Где-то там, в черном воздухе ночного города, в пропитанном потом, грохотом и духами воздухе дансинга, между мигающими огнями и камнями пола, засветился, расплескиваясь по моей душе, призрак свободы, призрак счастья. Повторы мелодии — однообразной, простой, примитивной и всесильной — увлекали душу вдоль прозрачных стен своего течения, вдоль пульса безвременья, ритмичного биения иллюзорной свободы о тяжелые стены бытия. Где-то там, на островах варварства, безделья и сладострастия, лежала родина этого беспорядочного уличного танца. И на секунду мне стало казаться, что этот вечер пробил — нет, не путь, конечно же, не путь — но все же калитку, просвет, брешь в стене всесильности власти и неизбежности. Мы уворачивались от других пар, сталкивались, два или три раза мне наступали на ноги, и нас все больше окутывал жар беспамятства, жар Востока. Мы танцевали все теснее, но и все свободнее, переходя от свободного открытого танца к тесному закрытому, и опять назад; я все острее чувствовал под своими ладонями жар ее рук и ее тела. «Сальса, — подумал я, — сальса». И снова услышал удары барабана. Мы танцевали быстро, чередуя движения сложные и простые — от тесного шага, вперед и назад, с волнистым движением вдоль изогнутой линии шага — к сложным двусмысленным фигурам, сталкивавшим наши бедра и переплетавшим руки. В одну из пауз, вернувшись к простому шагу, она спросила, как меня зовут; я ответил и спросил ее о том же. Ее звали Лиат.
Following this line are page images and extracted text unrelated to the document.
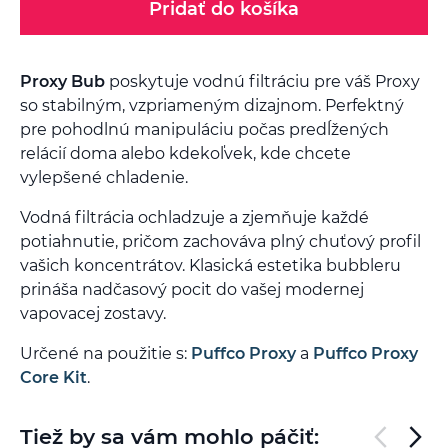
Pridať do košíka
Proxy Bub
poskytuje vodnú filtráciu pre váš Proxy
so stabilným, vzpriameným dizajnom. Perfektný
pre pohodlnú manipuláciu počas predĺžených
relácií doma alebo kdekoľvek, kde chcete
vylepšené chladenie.
Vodná filtrácia ochladzuje a zjemňuje každé
potiahnutie, pričom zachováva plný chuťový profil
vašich koncentrátov. Klasická estetika bubbleru
prináša nadčasový pocit do vašej modernej
vapovacej zostavy.
Určené na použitie s:
Puffco Proxy
a
Puffco Proxy
Core Kit
.
Tiež by sa vám mohlo páčiť:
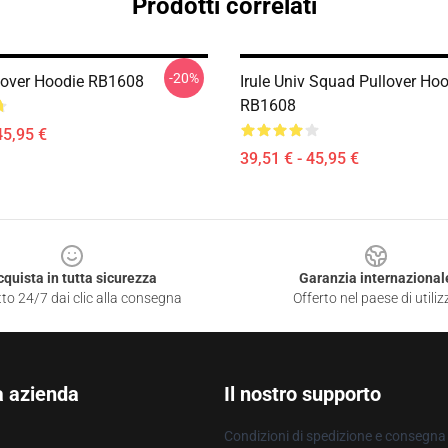
Prodotti correlati
-20%
lover Hoodie RB1608
Irule Univ Squad Pullover Ho
RB1608
45,95 €
39,51 € - 45,95 €
cquista in tutta sicurezza
Garanzia internazional
to 24/7 dai clic alla consegna
Offerto nel paese di utiliz
a azienda
Il nostro supporto
Condizioni di spedizione e consegna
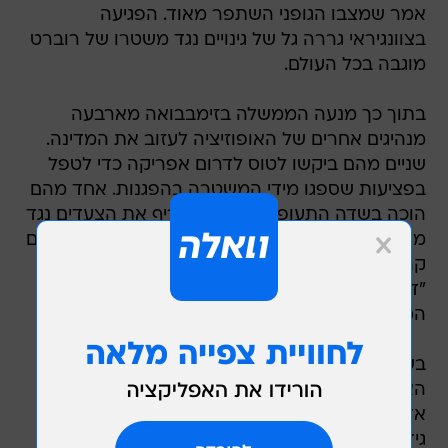
אמר שמצבו הגופני השתפר מאוד. הפגיעה
בצוונגיראי גררה גל של גינויים נגד משטרו של רוברט
מוגבה בכל העולם.
בתוך כך מנעה הממשלה בזימבבואה מארבעה
מנהיגים אחרים של האופוזיציה לעזוב את המדינה.
שניים מהם ביקשו לטוס לדרום אפריקה כדי לטפל
בפציעות שספגו מידי המשטרה בהפגנות. אחד מהם
הוכה בשדה התעופה. מוגבה מחריף את הצעדים נגד
מתנגדי משטרו ככל שהוא חש לחוץ יותר לפינה. היום
קרא האיחוד האפריקאי לצדדים במדינה לנהל
"דיאלוג בונה" ביניהם, כדי לפתור את המשבר
המחריף.
בשנה ה-27 לשלטונו של מוגבה במדינה מגיעה
האינפלציה ל-1,700 אחוזים בשנה. מאות אלפי בני
אדם בזימבבואה סובלים מרעב, הבצורת מקשה על
גידול עצמי של מזון ואי אפשר למצוא מוצרי יסוד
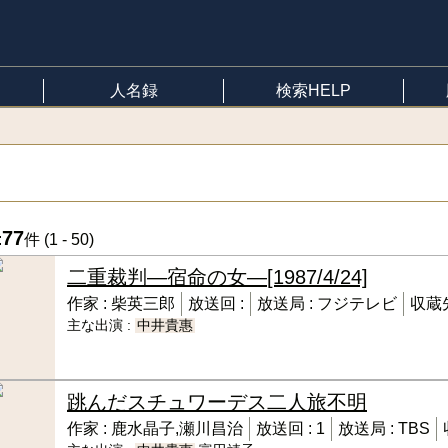
人名録
検索HELP
77
:
件 (
1 - 50
)
二重裁判—宿命の女—
[1987/4/24]
作家 :
柴英三郎
放送回 :
放送局 :
フジテレビ
収蔵先
主な出演 :
中井貴惠
跳んだスチュワーデス二人旅
不明
作家 :
鹿水晶子,瀬川昌治
放送回 :
1
放送局 :
TBS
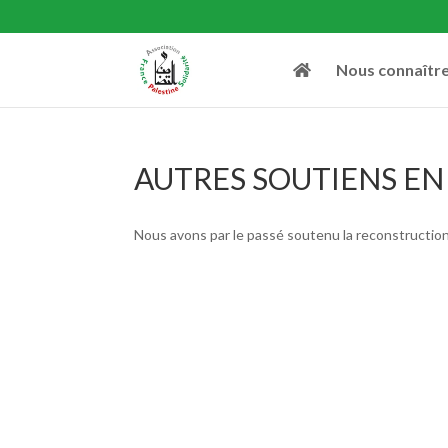
Nous connaîtr
AUTRES SOUTIENS EN
Nous avons par le passé soutenu la reconstruction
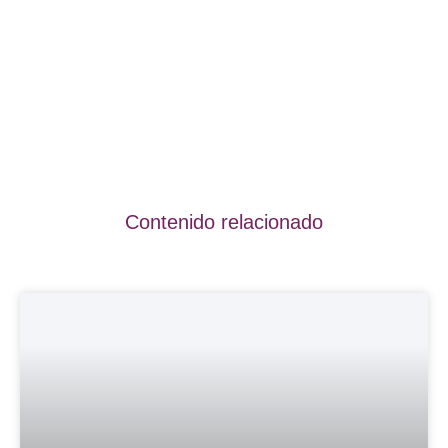
Contenido relacionado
Она танцевала очень хорошо, легко, умело и ненавязчиво, но совсем не этим объяснялось мерцание счастья, все еще вспыхивающее вокруг меня. Я думаю, что все эти бесплодные попытки понять то, что понять нельзя, измотали меня за прошедшие дни, и свечение бездумности, слияния с телом и музыкой, жар движения стали освобождением, избавлением, чьи пути, как мне казалось, конечно же должны были вести к счастью и к свободе. «Но не ведут», — сказал бы рабби Элиша. «Это и есть поток жизни», — сказал я себе.